Conséquences économiques mondiales
Les attaques iraniennes contre les infrastructures du Golfe ont des implications qui dépassent largement la région. Le Golfe abrite certaines des installations de production de pétrole et de gaz les plus importantes au monde, ainsi que des routes maritimes vitales. Le détroit d’Ormuz, par lequel transite environ 20% du pétrole mondial, est particulièrement vulnérable.
Une perturbation des flux d’énergie pourrait avoir des répercussions importantes sur l’économie mondiale, entraînant une hausse des prix et des pressions inflationnistes. Depuis le début du conflit le 28 février, les prix du pétrole ont déjà augmenté de près de 40%, et l’Agence internationale de l’énergie a libéré 400 millions de barils de ses réserves stratégiques pour tenter de compenser cette hausse.
Les pays du Golfe pourraient également subir des conséquences économiques importantes. L’instabilité pourrait décourager les investissements et compromettre les efforts de diversification économique, tels que le développement du tourisme, des marchés financiers et des technologies de pointe.

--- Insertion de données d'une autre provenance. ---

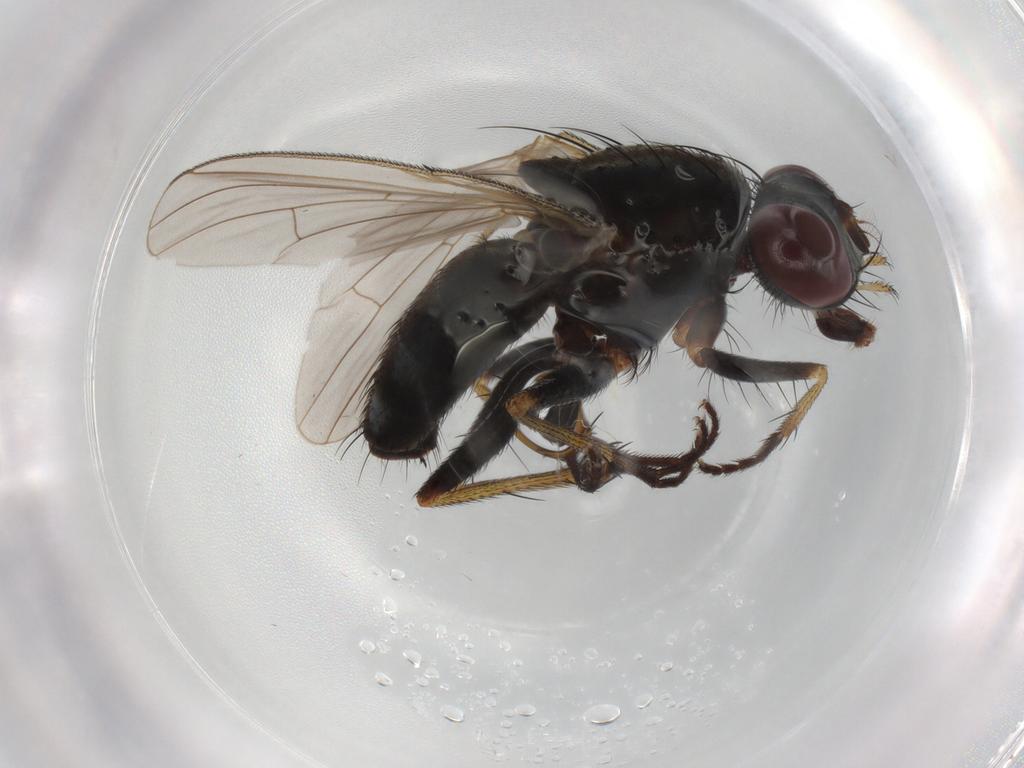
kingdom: Animalia
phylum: Arthropoda
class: Insecta
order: Diptera
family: Muscidae
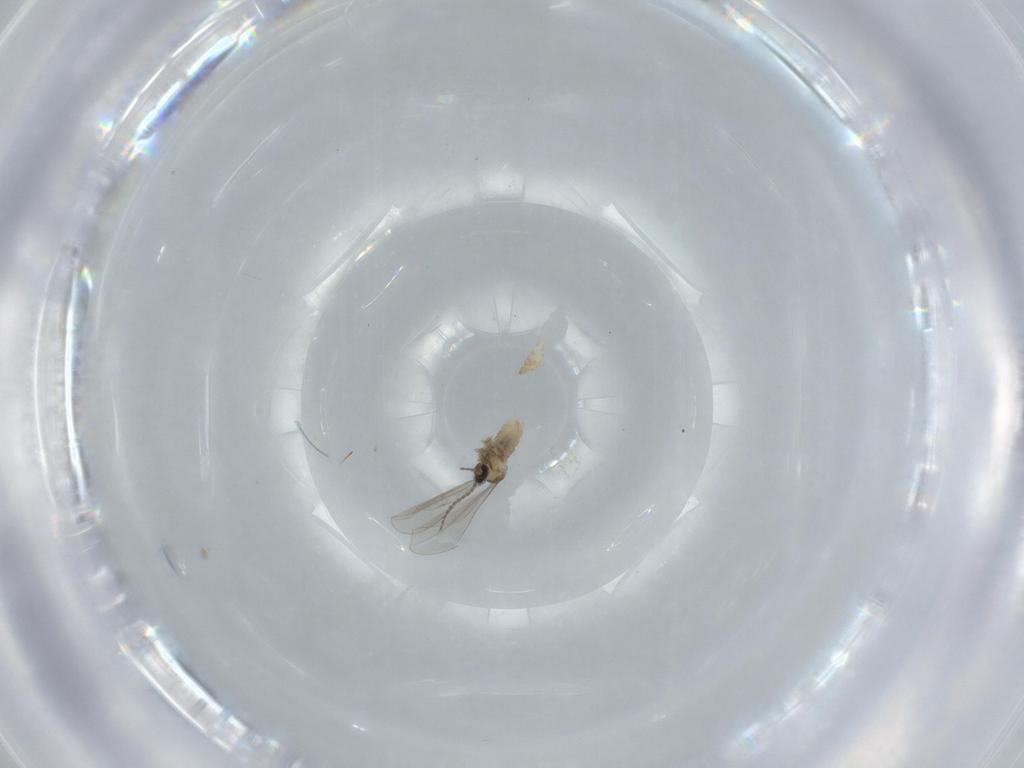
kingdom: Animalia
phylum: Arthropoda
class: Insecta
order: Diptera
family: Cecidomyiidae
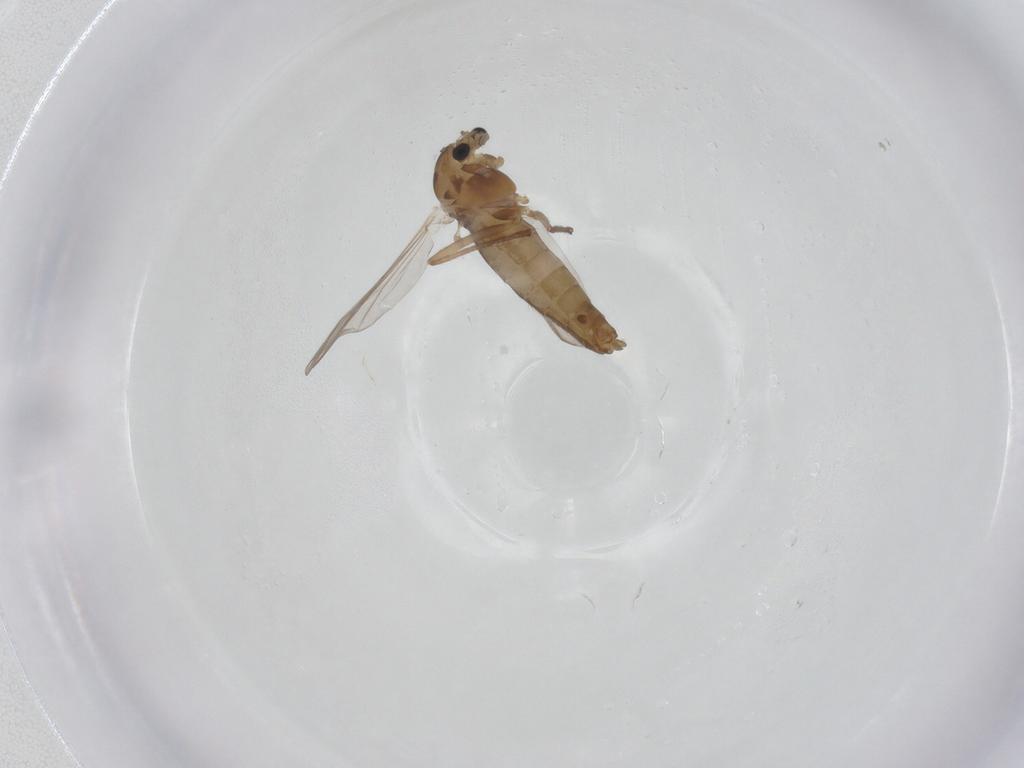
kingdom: Animalia
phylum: Arthropoda
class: Insecta
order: Diptera
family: Chironomidae
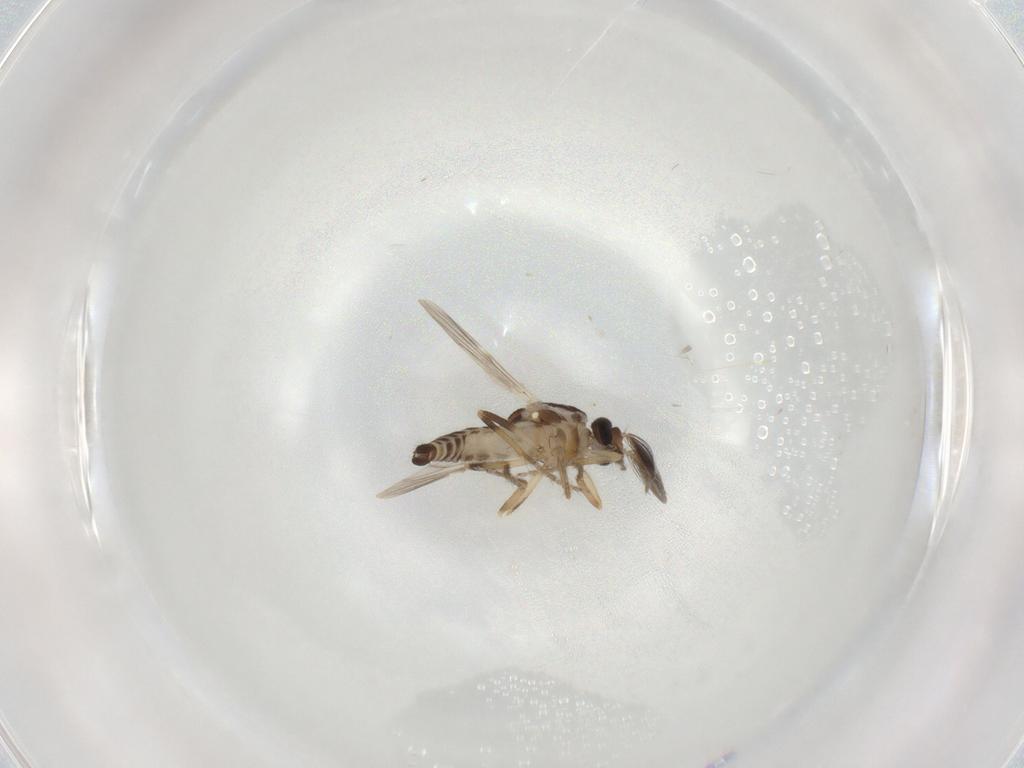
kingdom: Animalia
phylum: Arthropoda
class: Insecta
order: Diptera
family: Ceratopogonidae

De plus, la crise pourrait contraindre les gouvernements du Golfe à augmenter leurs dépenses militaires, au détriment des investissements dans le développement économique et social.
Un retour en arrière
La situation actuelle représente un recul par rapport aux récentes tentatives de désescalade et de coopération régionale. La confiance, élément essentiel de toute coopération multilatérale, s’érode rapidement. Les pays du Golfe privilégieront probablement les accords de défense bilatéraux et les alliances externes, en particulier avec les États-Unis, plutôt que les cadres régionaux plus larges.

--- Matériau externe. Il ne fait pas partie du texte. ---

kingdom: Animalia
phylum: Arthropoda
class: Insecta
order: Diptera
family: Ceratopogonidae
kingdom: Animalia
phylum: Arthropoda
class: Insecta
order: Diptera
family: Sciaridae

Sans mécanismes régionaux de dialogue et de gestion des crises, les malentendus et les erreurs de calcul risquent de s’aggraver, augmentant le risque de conflits supplémentaires. Le Moyen-Orient pourrait ainsi entrer dans une période prolongée d’instabilité, caractérisée par des affrontements militaires persistants, une incertitude économique croissante et une diminution des possibilités de coopération régionale.